BEGIN

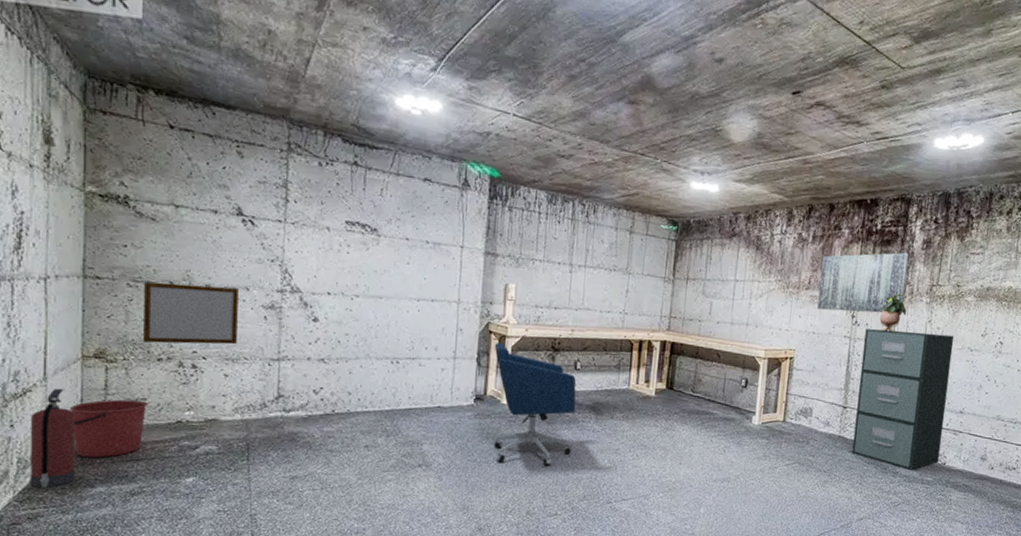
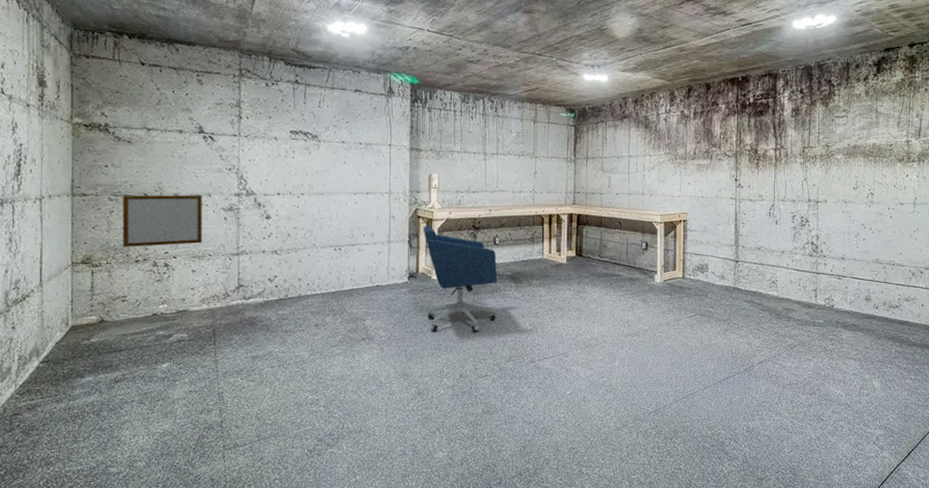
fire extinguisher: present [29,388,76,489] -> none [28,292,68,381]
bucket: present [70,399,148,458] -> none [62,298,128,350]
wall art: present [817,252,909,313] -> none [703,120,781,177]
filing cabinet: present [851,329,955,470] -> none [747,189,829,314]
potted plant: present [879,293,907,333] -> none [760,156,784,191]

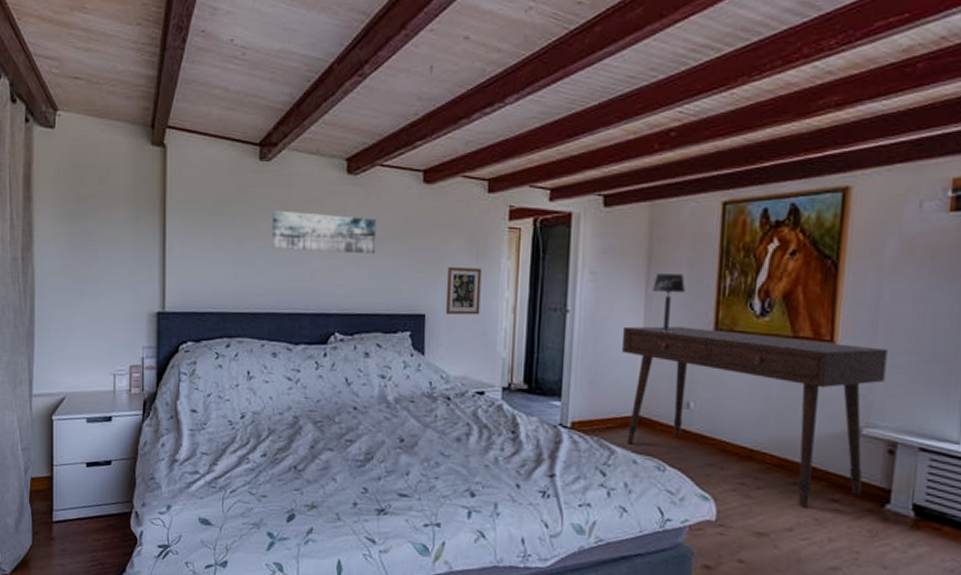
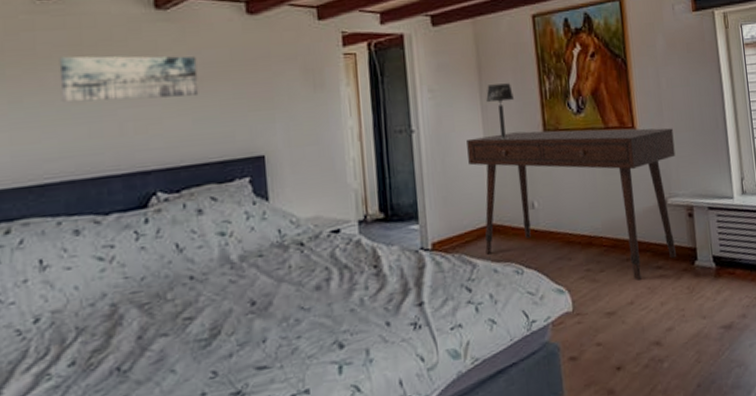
picture frame: present [446,267,482,315] -> none [284,98,325,152]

END

● **DIRECTIONS FOR THIS TASK**: All of the listing above must be output exactly, except for its pictures.

● **SOLUTION FOR THIS PROBLEM**:
fire extinguisher: present [29,388,76,489] -> none [28,292,68,381]
bucket: present [70,399,148,458] -> none [62,298,128,350]
wall art: present [817,252,909,313] -> none [703,120,781,177]
filing cabinet: present [851,329,955,470] -> none [747,189,829,314]
potted plant: present [879,293,907,333] -> none [760,156,784,191]

picture frame: present [446,267,482,315] -> none [284,98,325,152]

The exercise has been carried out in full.